6. Mathematics / C. Sources of Mathematics / 10. Constructivism / d. Predicativism
'Impredicative' definitions refer to the thing being described
                        Full Idea: A definition of a mathematical entity is 'impredicative' if it refers to a collection that contains the defined entity. The definition of 'least upper bound' is impredicative as it refers to upper bounds and characterizes a member of this set.
                        From: Stewart Shapiro (Thinking About Mathematics [2000], 1.2)
                        A reaction: The big question is whether mathematics can live with impredicative definitions, or whether they threaten to be viciously circular, and undermine the whole enterprise.

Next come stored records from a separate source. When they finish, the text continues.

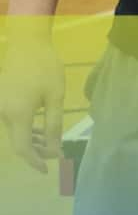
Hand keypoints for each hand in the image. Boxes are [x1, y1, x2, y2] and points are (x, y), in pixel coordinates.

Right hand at [0, 37, 65, 172]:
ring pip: (14, 133)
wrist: (26, 44)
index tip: (47, 170)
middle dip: (35, 152)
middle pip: (17, 142)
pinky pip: (11, 122)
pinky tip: (39, 130)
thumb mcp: (55, 97)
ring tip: (50, 143)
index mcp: (17, 114)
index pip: (23, 148)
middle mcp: (3, 114)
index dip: (34, 161)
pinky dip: (24, 129)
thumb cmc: (45, 68)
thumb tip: (54, 149)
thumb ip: (54, 124)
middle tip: (55, 156)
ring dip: (31, 140)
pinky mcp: (1, 102)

12. Knowledge Sources / C. Rationalism / 1. Rationalism
Rationalism tries to apply mathematical methodology to all of knowledge
                        Full Idea: Rationalism is a long-standing school that can be characterized as an attempt to extend the perceived methodology of mathematics to all of knowledge.
                        From: Stewart Shapiro (Thinking About Mathematics [2000], 1.1)
                        A reaction: Sometimes called 'Descartes's Dream', or the 'Enlightenment Project', the dream of proving everything. Within maths, Hilbert's Programme aimed for the same certainty. Idea 22 is the motto for the opposition to this approach.